- Aim of the task
Summarize the text on the state of the retail sector in two sentences.
Start of Text provided
As December 31st, 2018 came and went, it brought to end another tough year for the retail sector. 16 national retail brands filed for bankruptcy in 2018, the fourth highest number in the past dozen years. Well known brands like Nine West and David’s Bridals, and a retailer that was founded 125 years ago in Sears, all filed for Chapter 11. And that’s coming off of a brutal 2017, which was the worst year for retail bankruptcies since the 2008 recession with 20 bankruptcies. It’s gotten so bad that there’s even a term for the recent current carnage in the retail sector, the Retail Apocalypse, first coined by The Atlantic in 2017.
Number of national retail brands filing for bankruptcy by year
But it wasn’t all negative news for retail. During the holiday shopping season from November 1st to December 24th, US shoppers spent more than $850 billion dollars, which was the best holiday shopping total in the past 6 years. Overall sales were up 6% year over year, with categories like apparel and home improvement showing even stronger growth. It was yet another sign of strong consumer confidence, as the consumer confidence index has grown 5x since its 2008 recession lows, and even hit an 18 year high in October.
Ironically, the consumer confidence graph looks strangely similar to the chart of retail brand bankruptcies by year. From 2012, both have climbed steadily hitting high watermarks over the past 2 years. So as consumers’ confidence in the economy is near record highs, and they are spending more on holiday shopping than we’ve seen in many years, retail brands are also going bankrupt at record rates.
How is that possible? You might immediately jump to the conclusion that ecommerce is to blame, and you wouldn’t be wrong. But it goes beyond that. While growing quickly, ecommerce is still only 10% of total US retail. This holiday season, overall brick-and-mortar sales actually grew 3.3%. Dollar General opened almost 1,000 new physical stores in 2018 alone. Ecommerce is eating the world, but there’s still also plenty of spending left to feed retail mouths offline.
The challenge for many existing retail brands is where that spend is being distributed. Consumers are eagerly spending money, but they are also choosing to buy different brands from different places (both online and offline) than year’s past. So while retail is going through a bumpy period, it’s not so much an apocalypse as it is a disruption as the consumers’ brand preferences are shifting in record numbers.
Retail is dying, but at the same time it is thriving. And this has happened many times before.
The circle of (brand) life
“First we dominate North America, then South America, then Europe and Asia.”
End of Text provided
Start of Supplied data
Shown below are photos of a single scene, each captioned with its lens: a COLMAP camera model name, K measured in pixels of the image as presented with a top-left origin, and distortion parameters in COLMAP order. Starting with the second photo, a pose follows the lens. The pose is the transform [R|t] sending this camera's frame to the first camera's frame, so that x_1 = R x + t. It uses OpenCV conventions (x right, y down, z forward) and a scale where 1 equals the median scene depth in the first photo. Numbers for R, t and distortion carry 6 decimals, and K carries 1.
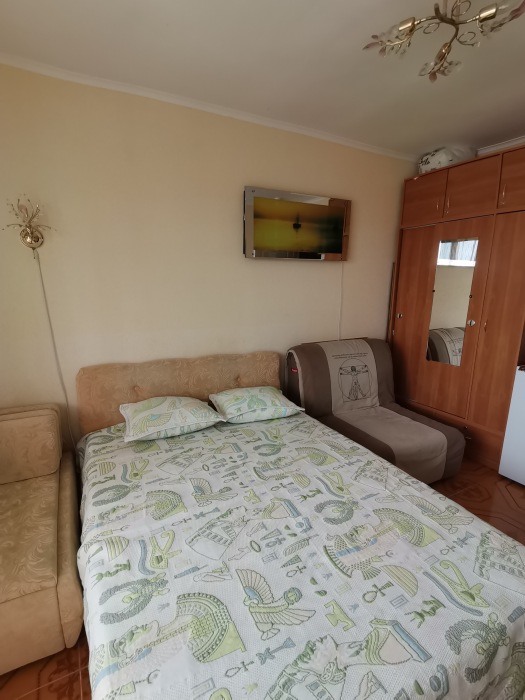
End of Supplied data
- Your solution
In 2018, sixteen national retail brands, among them Nine West and Sears, filed for bankruptcy after a 2017 that saw twenty filings, even as holiday spending exceeded $850 billion and consumer confidence reached an 18-year high. The text contends that retail is undergoing a disruption rather than an apocalypse, since ecommerce accounts for only 10% of US retail and consumers are buying different brands from different places than in past years.